In a world of mandatory minimums and unjust sentencing laws, many law students are feeling the call to a career in criminal defense. According to a Galveston criminal defense attorney, “The United States has the highest rate of imprisonment in the world.” Certainly, the market is starved for good defense attorneys, and a career in this field can be highly rewarding. Everybody wants to be Matlock or Atticus Finch – the noble warrior fighting the good fight and seeking justice for the innocent victim of circumstances. But the reality of a criminal defense career is quite different. Here are a few things you need to be aware of before deciding on your course of study.

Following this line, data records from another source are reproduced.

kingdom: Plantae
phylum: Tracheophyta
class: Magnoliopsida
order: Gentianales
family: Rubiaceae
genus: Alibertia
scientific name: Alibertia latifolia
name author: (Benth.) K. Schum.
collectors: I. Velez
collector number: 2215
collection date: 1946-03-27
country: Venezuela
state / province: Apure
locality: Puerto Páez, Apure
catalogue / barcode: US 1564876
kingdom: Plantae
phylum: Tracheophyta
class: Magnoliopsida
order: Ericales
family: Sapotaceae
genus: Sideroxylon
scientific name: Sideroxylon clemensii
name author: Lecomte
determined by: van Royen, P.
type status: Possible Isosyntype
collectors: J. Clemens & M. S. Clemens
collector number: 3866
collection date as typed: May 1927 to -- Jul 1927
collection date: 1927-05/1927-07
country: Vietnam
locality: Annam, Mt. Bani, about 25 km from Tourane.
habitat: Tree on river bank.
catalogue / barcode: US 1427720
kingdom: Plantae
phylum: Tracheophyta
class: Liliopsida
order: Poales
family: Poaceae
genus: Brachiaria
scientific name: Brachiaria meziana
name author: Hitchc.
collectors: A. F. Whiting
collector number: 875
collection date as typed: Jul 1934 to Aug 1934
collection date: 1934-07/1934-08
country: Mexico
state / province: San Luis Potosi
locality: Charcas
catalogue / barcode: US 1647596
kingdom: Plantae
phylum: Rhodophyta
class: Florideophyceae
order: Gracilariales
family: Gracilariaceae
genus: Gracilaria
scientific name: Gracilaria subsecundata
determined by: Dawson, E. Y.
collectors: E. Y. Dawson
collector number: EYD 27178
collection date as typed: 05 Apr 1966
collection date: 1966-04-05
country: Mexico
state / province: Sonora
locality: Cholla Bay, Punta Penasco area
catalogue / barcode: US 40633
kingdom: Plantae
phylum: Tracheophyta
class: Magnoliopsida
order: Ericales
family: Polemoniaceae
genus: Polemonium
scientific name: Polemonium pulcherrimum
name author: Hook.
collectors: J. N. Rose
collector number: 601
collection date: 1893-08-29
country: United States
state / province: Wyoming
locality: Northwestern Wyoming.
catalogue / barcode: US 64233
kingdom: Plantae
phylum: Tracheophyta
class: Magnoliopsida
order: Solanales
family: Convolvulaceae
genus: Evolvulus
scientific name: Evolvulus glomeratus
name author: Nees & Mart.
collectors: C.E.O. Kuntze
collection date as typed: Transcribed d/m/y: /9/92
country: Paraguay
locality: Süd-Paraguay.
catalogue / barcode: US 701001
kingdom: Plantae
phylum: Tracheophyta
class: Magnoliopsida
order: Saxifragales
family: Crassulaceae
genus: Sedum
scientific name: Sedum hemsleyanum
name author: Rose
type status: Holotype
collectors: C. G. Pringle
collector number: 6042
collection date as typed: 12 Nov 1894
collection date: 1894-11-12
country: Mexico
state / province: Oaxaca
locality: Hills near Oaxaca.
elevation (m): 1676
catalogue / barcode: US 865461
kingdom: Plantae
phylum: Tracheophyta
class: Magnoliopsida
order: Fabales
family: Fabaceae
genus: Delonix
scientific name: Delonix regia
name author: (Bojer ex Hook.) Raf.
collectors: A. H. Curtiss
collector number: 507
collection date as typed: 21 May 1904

State and Federal Criminal Defense Representation is Different
A key factor to understand if a person is contemplating becoming a criminal defense attorney is the difference between federal and state criminal prosecutions. Some experienced criminal defense lawyers would suggest that the federal system is more formal, more restrictive.
Many criminal defense lawyers practice in both federal and state court. However, there are others who elect to focus their practices in one system or another.
It’s Not All About Trials
The vast majority of criminal cases never end up in trials. Trials look very exciting on television and in films. However, in “real life,” well over 90 percent of criminal prosecutions are resolved through plea agreements. In fact, this is usually the best-case scenario for your client.
With this in mind, a person contemplating becoming a criminal defense lawyer needs to understand the importance of being effective at negotiating. Although being able to perform in court is vital, having strong negotiating skills is crucial as well.
Get Experience Before Putting Out a Shingle
Many people consider becoming criminal defense lawyers with the idea of starting their own practices. Starting a practice can be exciting and rewarding, but you are entering an extremely competitive market. Thus, it is crucial for a person serious about becoming a skilled criminal defense lawyer to gain experience before ever thinking of heading out into practice on his or her own.
A great starting point for a criminal defense attorney is in a prosecutor’s office. This can be on either the state or federal level. Keep in mind, larger municipalities also have prosecutors as well.
Most Cases are Not Crusades for Justice
Most criminal defendants are guilty. They may not be guilty as charged, however. Prosecutors have a tendency to overcharge in order to leave room to negotiate a plea settlement. There is something morally upright about protecting clients against overzealous prosecution and the dangers of mandatory minimum sentencing laws, but be aware that your clients will almost certainly be guilty. The career will not be an exercise in fighting great crusades on behalf of innocent people wrongly charged with crimes.
Long Hours and Not the Best Pay
Lawyers always make great money, right? Not necessarily. Particularly when a person starts in the field of criminal defense, he or she can face long hours at work and compensation that doesn’t compare with what attorneys in other areas of the law may be earning. Over time, and as a person establishes a reputation, financial remuneration will increase, however.
A career in criminal defense can be highly rewarding, but you need to be in love with the idea of being underappreciated, working long hours for guilty clients. Too many law students fall in love with the idea of criminal defense but not the reality. I don’t want to scare you away entirely, but I also don’t want you going into a career that you hate.